Monday, March 15, 2010

In which Brett celebrates his 21st Birthday

This last Tuesday, I had the great honor of joining the ranks of "adults" for the second time. Next one's at 25 and the last one's at 40. I can hardly wait. The 21st birthday is, in the American tradition, one of the more important ones, on which the birthday boy(or girl) is supposed to be out at a dozen different bars at midnight and get so trashed that they have, in fact, no memory of their birthday to begin with. I, however, am boring. (And that's another post I'm working on, maybe later this week.)

Having already been so drunk, at one point in my life, that the room spun and I threw up, I had no desire whatsoever to get even drunker than that just because I could finally legally purchase alcohol in the states. So I went with Jonathan to see Alice in Wonderland (Really not that great) instead. On Friday, we went to dinner with Jonathan's older brother (Jeremiah) and niece (Serena). The Montage is a different sort of establishment, if you want a local micro-brew on tap instead of something crappy in a bottle or can, you have to go into the bar in the back, get it yourself, and bring it back out.
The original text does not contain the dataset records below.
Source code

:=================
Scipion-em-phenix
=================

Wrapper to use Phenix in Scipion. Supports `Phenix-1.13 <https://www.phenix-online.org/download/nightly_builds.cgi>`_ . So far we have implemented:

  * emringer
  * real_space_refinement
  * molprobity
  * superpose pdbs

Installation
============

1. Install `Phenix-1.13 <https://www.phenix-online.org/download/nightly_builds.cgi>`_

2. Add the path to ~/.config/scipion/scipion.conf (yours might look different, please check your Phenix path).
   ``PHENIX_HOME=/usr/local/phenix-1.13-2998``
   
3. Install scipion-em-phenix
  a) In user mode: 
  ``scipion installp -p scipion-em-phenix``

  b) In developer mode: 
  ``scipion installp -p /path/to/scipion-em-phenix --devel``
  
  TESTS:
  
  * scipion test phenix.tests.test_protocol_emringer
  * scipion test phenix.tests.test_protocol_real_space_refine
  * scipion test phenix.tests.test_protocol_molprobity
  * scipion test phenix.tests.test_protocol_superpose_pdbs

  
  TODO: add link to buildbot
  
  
So, we did.

Back in the bar, it was just Jeremiah and I. I turned to him and said, "Somehow, I really hadn't imagined that I'd be buying my first beer with my boyfriend's older brother."
He just grinned a bit, and we ordered our beers.
"That's funny. I really hadn't imagined I'd be buying my little brother's boyfriend his first beer."
It was a nice sentiment, and really made me feel like part of the family. And the beer was crisp and delicious.

The next day, we went to celebrate with my family, an affair consisting of German food and tremendous awkwardness. My older brother came in with a chip on his shoulder, first he got into it with my parents, who had asked him to take my little sister to an event at the church. He felt like they were trying to wrangle him back in, and rather than making his point maturely about it, he acted like a little kid. After this, he got into it with me about gun rights. After that, he started going off about conspiracy theories including aliens in Olympia Washington, and a secret plot to take over the world from underneath the airport in Denver Colorado! The short version: He's finally lost it and gone totally off the deep end.

Recognizing the need to get out of there, my mother suggested that she take Jonathan and I to a movie, so we went to the theatre. She's Out of my League was the movie we decided on... awkward, is the best way to put it. I almost died sitting next to my mother in the scene where the main character cums in his pants... Fortunately, she was cool about it, and actually said she enjoyed the movie. Even so, let me express that you shouldn't take your mom to it.